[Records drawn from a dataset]
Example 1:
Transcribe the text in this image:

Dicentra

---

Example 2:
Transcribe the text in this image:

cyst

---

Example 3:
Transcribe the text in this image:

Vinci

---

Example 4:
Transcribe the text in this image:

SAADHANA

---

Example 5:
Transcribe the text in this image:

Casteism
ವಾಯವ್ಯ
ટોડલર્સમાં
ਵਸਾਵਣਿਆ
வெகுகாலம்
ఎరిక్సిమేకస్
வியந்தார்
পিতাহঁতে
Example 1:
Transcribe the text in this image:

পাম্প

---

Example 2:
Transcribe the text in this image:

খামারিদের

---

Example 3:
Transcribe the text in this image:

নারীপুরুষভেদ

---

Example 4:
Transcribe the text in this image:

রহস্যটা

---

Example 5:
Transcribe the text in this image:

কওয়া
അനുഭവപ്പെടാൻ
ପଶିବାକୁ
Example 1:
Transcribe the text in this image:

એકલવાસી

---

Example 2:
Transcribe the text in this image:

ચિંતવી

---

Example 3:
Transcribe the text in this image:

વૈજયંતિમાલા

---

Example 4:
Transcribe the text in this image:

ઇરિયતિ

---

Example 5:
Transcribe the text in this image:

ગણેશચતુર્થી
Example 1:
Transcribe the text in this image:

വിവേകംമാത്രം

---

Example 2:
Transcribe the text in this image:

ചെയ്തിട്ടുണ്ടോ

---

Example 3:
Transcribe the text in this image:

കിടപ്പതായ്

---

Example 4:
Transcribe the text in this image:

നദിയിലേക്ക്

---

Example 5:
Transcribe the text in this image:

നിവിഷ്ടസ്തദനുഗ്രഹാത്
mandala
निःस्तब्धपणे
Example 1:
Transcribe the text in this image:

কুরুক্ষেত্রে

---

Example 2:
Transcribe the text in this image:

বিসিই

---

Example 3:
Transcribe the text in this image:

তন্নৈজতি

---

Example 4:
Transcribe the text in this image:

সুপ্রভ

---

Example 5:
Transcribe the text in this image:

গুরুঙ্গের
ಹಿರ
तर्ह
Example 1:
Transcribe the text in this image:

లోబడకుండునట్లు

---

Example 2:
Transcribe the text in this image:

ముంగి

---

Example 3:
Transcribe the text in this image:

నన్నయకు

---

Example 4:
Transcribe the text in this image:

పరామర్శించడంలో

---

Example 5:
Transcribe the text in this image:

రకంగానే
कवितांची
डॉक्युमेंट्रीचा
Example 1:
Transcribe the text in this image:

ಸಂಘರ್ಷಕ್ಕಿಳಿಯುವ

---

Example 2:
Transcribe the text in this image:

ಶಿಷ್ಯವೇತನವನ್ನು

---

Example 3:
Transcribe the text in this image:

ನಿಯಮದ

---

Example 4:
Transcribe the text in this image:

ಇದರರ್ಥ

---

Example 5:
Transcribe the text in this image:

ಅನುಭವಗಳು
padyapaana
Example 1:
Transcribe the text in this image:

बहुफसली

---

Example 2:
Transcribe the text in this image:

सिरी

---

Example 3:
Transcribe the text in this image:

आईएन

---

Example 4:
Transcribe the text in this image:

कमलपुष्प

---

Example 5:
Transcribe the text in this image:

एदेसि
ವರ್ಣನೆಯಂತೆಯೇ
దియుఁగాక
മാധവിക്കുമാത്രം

* **Work to be completed**: All records are to be restated exactly, from the first line to the last line.

* **Your solution**:
Example 1:
Transcribe the text in this image:

Dicentra

---

Example 2:
Transcribe the text in this image:

cyst

---

Example 3:
Transcribe the text in this image:

Vinci

---

Example 4:
Transcribe the text in this image:

SAADHANA

---

Example 5:
Transcribe the text in this image:

Casteism
ವಾಯವ್ಯ
ટોડલર્સમાં
ਵਸਾਵਣਿਆ
வெகுகாலம்
ఎరిక్సిమేకస్
வியந்தார்
পিতাহঁতে
Example 1:
Transcribe the text in this image:

পাম্প

---

Example 2:
Transcribe the text in this image:

খামারিদের

---

Example 3:
Transcribe the text in this image:

নারীপুরুষভেদ

---

Example 4:
Transcribe the text in this image:

রহস্যটা

---

Example 5:
Transcribe the text in this image:

কওয়া
അനുഭവപ്പെടാൻ
ପଶିବାକୁ
Example 1:
Transcribe the text in this image:

એકલવાસી

---

Example 2:
Transcribe the text in this image:

ચિંતવી

---

Example 3:
Transcribe the text in this image:

વૈજયંતિમાલા

---

Example 4:
Transcribe the text in this image:

ઇરિયતિ

---

Example 5:
Transcribe the text in this image:

ગણેશચતુર્થી
Example 1:
Transcribe the text in this image:

വിവേകംമാത്രം

---

Example 2:
Transcribe the text in this image:

ചെയ്തിട്ടുണ്ടോ

---

Example 3:
Transcribe the text in this image:

കിടപ്പതായ്

---

Example 4:
Transcribe the text in this image:

നദിയിലേക്ക്

---

Example 5:
Transcribe the text in this image:

നിവിഷ്ടസ്തദനുഗ്രഹാത്
mandala
निःस्तब्धपणे
Example 1:
Transcribe the text in this image:

কুরুক্ষেত্রে

---

Example 2:
Transcribe the text in this image:

বিসিই

---

Example 3:
Transcribe the text in this image:

তন্নৈজতি

---

Example 4:
Transcribe the text in this image:

সুপ্রভ

---

Example 5:
Transcribe the text in this image:

গুরুঙ্গের
ಹಿರ
तर्ह
Example 1:
Transcribe the text in this image:

లోబడకుండునట్లు

---

Example 2:
Transcribe the text in this image:

ముంగి

---

Example 3:
Transcribe the text in this image:

నన్నయకు

---

Example 4:
Transcribe the text in this image:

పరామర్శించడంలో

---

Example 5:
Transcribe the text in this image:

రకంగానే
कवितांची
डॉक्युमेंट्रीचा
Example 1:
Transcribe the text in this image:

ಸಂಘರ್ಷಕ್ಕಿಳಿಯುವ

---

Example 2:
Transcribe the text in this image:

ಶಿಷ್ಯವೇತನವನ್ನು

---

Example 3:
Transcribe the text in this image:

ನಿಯಮದ

---

Example 4:
Transcribe the text in this image:

ಇದರರ್ಥ

---

Example 5:
Transcribe the text in this image:

ಅನುಭವಗಳು
padyapaana
Example 1:
Transcribe the text in this image:

बहुफसली

---

Example 2:
Transcribe the text in this image:

सिरी

---

Example 3:
Transcribe the text in this image:

आईएन

---

Example 4:
Transcribe the text in this image:

कमलपुष्प

---

Example 5:
Transcribe the text in this image:

एदेसि
ವರ್ಣನೆಯಂತೆಯೇ
దియుఁగాక
മാധവിക്കുമാത്രം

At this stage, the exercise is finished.